EnBW Energie Baden-Württemberg AG:

Die EnBW plant, die Erneuerbaren Energien bis zum Jahr 2020 zu einer der tragenden Säulen des Unternehmens und seines Konzernergebnisses auszubauen. Insgesamt sind dazu Investitionen in Höhe von 3,5 Milliarden Euro vorgesehen. Dabei spielt der Ausbau der Windkraft eine zentrale Rolle. Ziel ist, die Onshore-Windkraft bis zum Jahr 2020 auf 1.000 Megawatt auszubauen. Hierzu hat die EnBW auch ihre regionale Präsenz deutlich ausgeweitet und bundesweit vier Niederlassungen für Projektentwicklung gegründet. Aktuell befindet sich die EnBW mit Onshore-Projekten in der Größenordnung von über 500 Megawatt im Genehmigungsverfahren. Die Erteilung der Genehmigungen für mindestens 300 Megawatt erwarten wir noch vor Jahresende 2016. Im Offshorebereich ist die EnBW bereits auf dem dänischen Markt aktiv und hat sich für die Teilnahme an einem Ausschreibungsverfahren des dänischen Staates für das Offshore-Windkraftprojekt Kriegers Flak in der Ostsee präqualifiziert. Ein finales Gebot für die Ausschreibung ist bis zum 8. November 2016 abzugeben.

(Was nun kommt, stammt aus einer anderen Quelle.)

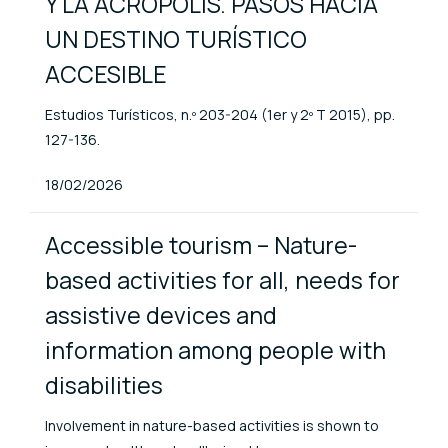
Y LA ACRÓPOLIS. PASOS HACIA
UN DESTINO TURÍSTICO
ACCESIBLE
Estudios Turísticos, n.º 203-204 (1er y 2º T 2015), pp.
127-136.
Published At
18/02/2026
Accessible tourism – Nature-
based activities for all, needs for
assistive devices and
information among people with
disabilities
Involvement in nature-based activities is shown to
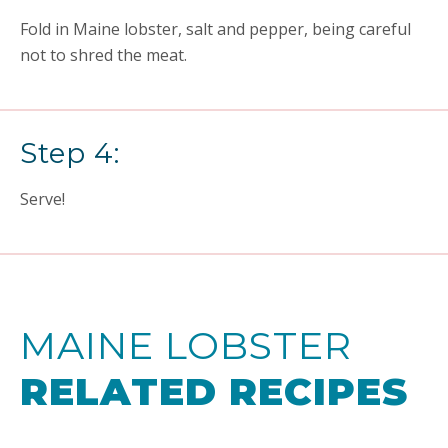
Fold in Maine lobster, salt and pepper, being careful
not to shred the meat.
Step 4:
Serve!
MAINE LOBSTER
RELATED RECIPES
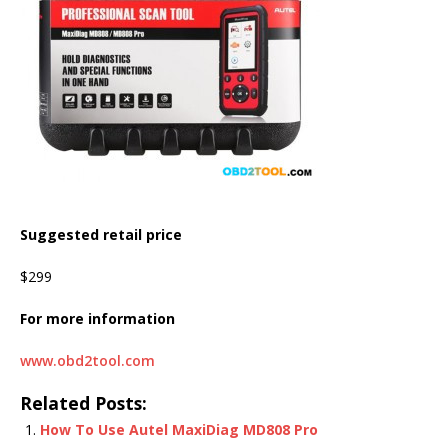
Suggested retail price
$299
For more information
www.obd2tool.com
Related Posts:
How To Use Autel MaxiDiag MD808 Pro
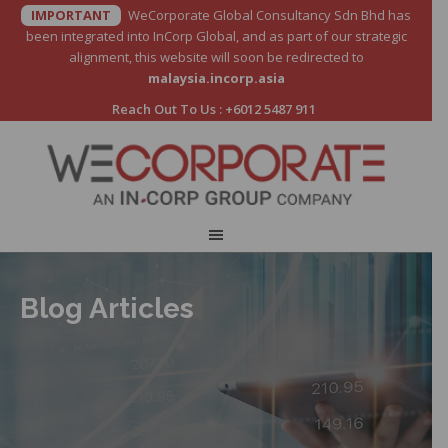
IMPORTANT
WeCorporate Global Consultancy Sdn Bhd has
been integrated into InCorp Global, and as part of our strategic
alignment, this website will soon be redirected to
malaysia.incorp.asia
Reach Out To Us :
+6012 5487 911
Blog Articles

Nach der erfolgreichen Realisierung der beiden Offshore-Windparks EnBW Baltic 1 (48 Megawatt) und EnBW Baltic 2 (288 Megawatt) steuert die EnBW aktuell nun mit ihrem dritten und nochmals größeren Windpark EnBW Hohe See die deutsche Nordsee an. Insgesamt verfügt die EnBW in der deutschen Nordsee mit der Projekt-Pipeline für die Windparks Albatros, Hohe See und He Dreiht über mehr als 1.600 Megawatt genehmigte Offshore-Kapazität.